Have you talked with your auditor lately?
If you haven’t, you should call them soon and ask about SAS 112, a recent change in auditing standards that will affect audits of nonprofits. Because the new standard was effective in December 2006 we are just beginning to see audit reports using the new standards. SAS 112 establishes new definitions and standards for Communicating Internal Control Related Matters Identified in an Audit. Auditors have always considered the quality and sufficiency of internal controls as a component of the audit. If weaknesses in internal controls are observed, the auditors submit a management letter to the board describing the weaknesses and recommending further attention to these controls. We often joke that the “Segregation of Duties” comment is printed on the letterhead of the audit firms since so many nonprofits receive management letters with this finding. We all understand that it is very difficult to properly segregate all financial duties with a small staff. The new auditing standard could greatly increase the number of internal control weaknesses identified and reported – and cause concern and strong responses by nonprofit boards. The new standards do three things: provide new definitions and terminology for internal control weaknesses; allow the auditors less discretion in identifying weaknesses as significant; and require that auditors apply more complex standards that consider combinations of weaknesses, quantitative and qualitative factors. This article from the AICPA includes links to the SAS 112 document for a thorough review. Enough of the technical – what does this mean for your nonprofits?
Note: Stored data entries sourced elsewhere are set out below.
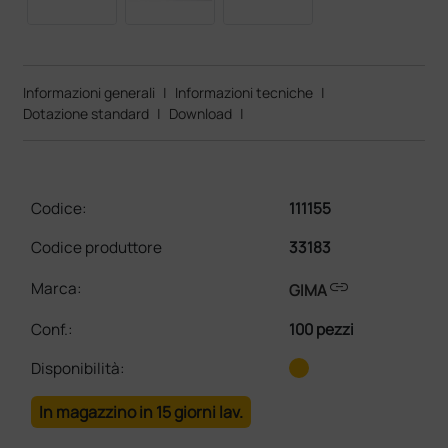
Informazioni generali
|
Informazioni tecniche
|
Dotazione standard
|
Download
|
Codice:
111155
Codice produttore
33183
link
Marca:
GIMA
Conf.
:
100 pezzi
Disponibilità:
In magazzino in 15 giorni lav.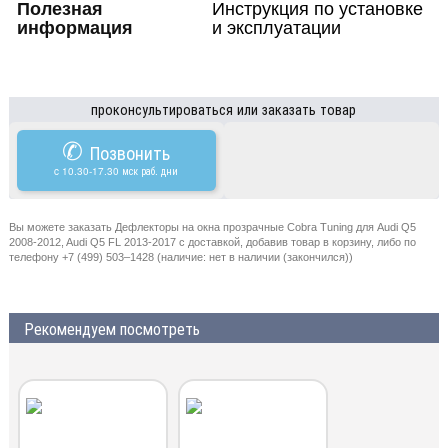
Полезная
Инструкция по установке
информация
и эксплуатации
проконсультироваться или заказать товар
✆
Позвонить
c 10.30-17.30 мск раб. дни
Вы можете заказать Дефлекторы на окна прозрачные Cobra Tuning для Audi Q5
2008-2012, Audi Q5 FL 2013-2017 с доставкой, добавив товар в корзину, либо по
телефону +7 (499) 503–1428 (наличие: нет в наличии (закончился))
Рекомендуем посмотреть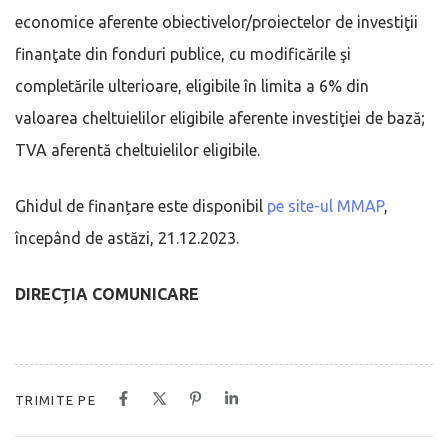
economice aferente obiectivelor/proiectelor de investiţii
finanţate din fonduri publice, cu modificările şi
completările ulterioare, eligibile în limita a 6% din
valoarea cheltuielilor eligibile aferente investiţiei de bază;
TVA aferentă cheltuielilor eligibile.
Ghidul de finanțare este disponibil
pe site-ul MMAP
,
începând de astăzi, 21.12.2023.
DIRECȚIA COMUNICARE
TRIMITE PE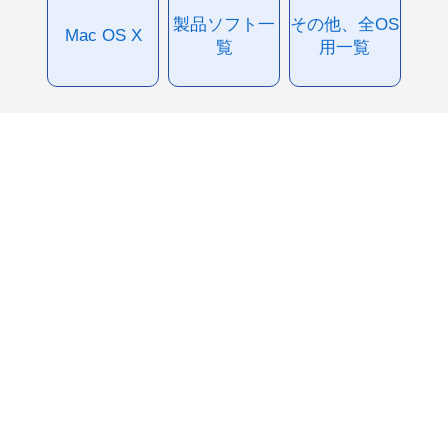
製品ソフト一
その他、全OS
Mac OS X
覧
用一覧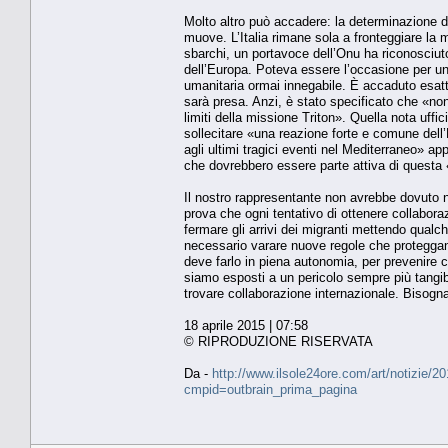
Molto altro può accadere: la determinazione di
muove. L’Italia rimane sola a fronteggiare la 
sbarchi, un portavoce dell’Onu ha riconosciuto
dell’Europa. Poteva essere l’occasione per u
umanitaria ormai innegabile. È accaduto esatta
sarà presa. Anzi, è stato specificato che «non
limiti della missione Triton». Quella nota uffic
sollecitare «una reazione forte e comune dell’
agli ultimi tragici eventi nel Mediterraneo» ap
che dovrebbero essere parte attiva di questa «p
Il nostro rappresentante non avrebbe dovuto n
prova che ogni tentativo di ottenere collaboraz
fermare gli arrivi dei migranti mettendo qualch
necessario varare nuove regole che proteggano
deve farlo in piena autonomia, per prevenire
siamo esposti a un pericolo sempre più tangibile.
trovare collaborazione internazionale. Bisogna 
18 aprile 2015 | 07:58
© RIPRODUZIONE RISERVATA
Da -
http://www.ilsole24ore.com/art/notizie/20
cmpid=outbrain_prima_pagina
The likelihood that control deficiencies will be identified and reported is probably higher. The auditor simply has to consider a much wider range of factors and apply a new and higher standard.
According to accounting firm PricewaterhouseCoopers, “we believe that the new definitions will lower the bar such that more control deficiencies will be considered severe.”
Even for the management letters with the same findings as previous years, the new terminology may cause concern. The term “reportable condition” is replaced with “significant deficiency”. More nonprofits will receive reports of control deficiencies related to their capacity to apply generally accepted accounting principles to financial transactions and financial reports. Think about your internal year-end financial reports. Do you correctly report the following information according to GAAP accounting rules: receipt and release of temporarily restricted funds, in-kind contributions, accrued expenses, and depreciation? If you have relied on your auditors to provide audit adjustments for these items, you should be prepared for a possible finding of a control deficiency. What should you do?
- Talk to your auditor before they come to start fieldwork about SAS 112 and how they will communicate with you during the audit.
- Next, communicate these new standards to your treasurer, finance committee and board of directors. The last thing you want is a surprise when the audit report is presented.
- Last, and most important, do what you can to improve your internal controls and quality of financial accounting. This is the ultimate purpose of the audit standards, and the goal for your nonprofit as a steward of your donor and supporters’ funds.